# Written task:
Please reproduce the data word for word, from its first line up to and including the line with "carte Twitter ?".

------------------------------------------------

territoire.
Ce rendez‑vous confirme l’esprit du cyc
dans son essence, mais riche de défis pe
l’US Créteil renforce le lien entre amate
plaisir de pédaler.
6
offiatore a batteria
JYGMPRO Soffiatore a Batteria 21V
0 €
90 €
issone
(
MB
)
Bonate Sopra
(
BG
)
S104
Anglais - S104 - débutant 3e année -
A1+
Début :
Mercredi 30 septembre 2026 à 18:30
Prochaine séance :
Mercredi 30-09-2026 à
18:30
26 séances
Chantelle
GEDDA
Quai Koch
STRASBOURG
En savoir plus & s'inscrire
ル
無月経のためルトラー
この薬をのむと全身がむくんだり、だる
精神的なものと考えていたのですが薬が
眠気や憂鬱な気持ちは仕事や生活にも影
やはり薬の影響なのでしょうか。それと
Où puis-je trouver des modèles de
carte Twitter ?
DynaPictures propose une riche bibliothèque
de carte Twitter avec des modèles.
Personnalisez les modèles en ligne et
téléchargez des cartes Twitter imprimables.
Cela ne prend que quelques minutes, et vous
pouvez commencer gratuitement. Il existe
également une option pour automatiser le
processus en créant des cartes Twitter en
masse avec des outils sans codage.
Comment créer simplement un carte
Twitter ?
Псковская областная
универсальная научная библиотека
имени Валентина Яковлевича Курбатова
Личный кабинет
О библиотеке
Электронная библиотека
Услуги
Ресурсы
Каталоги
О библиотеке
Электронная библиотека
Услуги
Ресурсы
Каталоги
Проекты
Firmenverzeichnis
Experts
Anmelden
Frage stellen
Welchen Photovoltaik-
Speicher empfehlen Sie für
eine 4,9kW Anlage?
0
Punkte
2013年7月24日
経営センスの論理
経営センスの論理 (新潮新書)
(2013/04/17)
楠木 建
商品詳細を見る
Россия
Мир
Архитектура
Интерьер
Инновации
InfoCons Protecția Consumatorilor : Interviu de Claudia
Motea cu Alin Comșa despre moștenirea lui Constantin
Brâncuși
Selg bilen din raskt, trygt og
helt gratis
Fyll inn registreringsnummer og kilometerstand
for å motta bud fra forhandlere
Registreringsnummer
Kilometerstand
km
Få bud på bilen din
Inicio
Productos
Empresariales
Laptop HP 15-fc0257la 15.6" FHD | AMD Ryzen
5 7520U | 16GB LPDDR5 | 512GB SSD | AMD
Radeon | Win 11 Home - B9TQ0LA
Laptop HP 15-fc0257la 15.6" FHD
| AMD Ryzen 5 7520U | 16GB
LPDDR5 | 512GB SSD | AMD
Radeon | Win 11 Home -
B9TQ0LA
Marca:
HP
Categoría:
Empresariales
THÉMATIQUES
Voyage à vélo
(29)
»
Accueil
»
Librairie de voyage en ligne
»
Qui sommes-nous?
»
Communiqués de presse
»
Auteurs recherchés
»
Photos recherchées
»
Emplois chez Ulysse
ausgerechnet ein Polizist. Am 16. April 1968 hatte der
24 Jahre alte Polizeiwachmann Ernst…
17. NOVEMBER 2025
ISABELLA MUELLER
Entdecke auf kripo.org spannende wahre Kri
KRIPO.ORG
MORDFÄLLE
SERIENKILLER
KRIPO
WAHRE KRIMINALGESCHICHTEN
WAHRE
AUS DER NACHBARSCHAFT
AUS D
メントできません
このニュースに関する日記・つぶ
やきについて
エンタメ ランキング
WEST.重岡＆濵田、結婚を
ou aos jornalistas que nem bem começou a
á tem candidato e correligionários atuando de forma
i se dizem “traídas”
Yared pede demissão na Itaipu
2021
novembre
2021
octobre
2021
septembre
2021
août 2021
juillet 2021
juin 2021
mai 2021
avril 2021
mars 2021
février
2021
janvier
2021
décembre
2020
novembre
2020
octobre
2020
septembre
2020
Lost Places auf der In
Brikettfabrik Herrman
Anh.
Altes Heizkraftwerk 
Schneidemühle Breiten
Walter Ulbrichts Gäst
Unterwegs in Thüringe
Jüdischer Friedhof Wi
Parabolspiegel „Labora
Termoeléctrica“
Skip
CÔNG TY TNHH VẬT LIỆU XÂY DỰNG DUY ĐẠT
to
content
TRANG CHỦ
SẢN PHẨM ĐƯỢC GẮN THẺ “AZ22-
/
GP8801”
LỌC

------------------------------------------------

# Exercise response:
territoire.
Ce rendez‑vous confirme l’esprit du cyc
dans son essence, mais riche de défis pe
l’US Créteil renforce le lien entre amate
plaisir de pédaler.
6
offiatore a batteria
JYGMPRO Soffiatore a Batteria 21V
0 €
90 €
issone
(
MB
)
Bonate Sopra
(
BG
)
S104
Anglais - S104 - débutant 3e année -
A1+
Début :
Mercredi 30 septembre 2026 à 18:30
Prochaine séance :
Mercredi 30-09-2026 à
18:30
26 séances
Chantelle
GEDDA
Quai Koch
STRASBOURG
En savoir plus & s'inscrire
ル
無月経のためルトラー
この薬をのむと全身がむくんだり、だる
精神的なものと考えていたのですが薬が
眠気や憂鬱な気持ちは仕事や生活にも影
やはり薬の影響なのでしょうか。それと
Où puis-je trouver des modèles de
carte Twitter ?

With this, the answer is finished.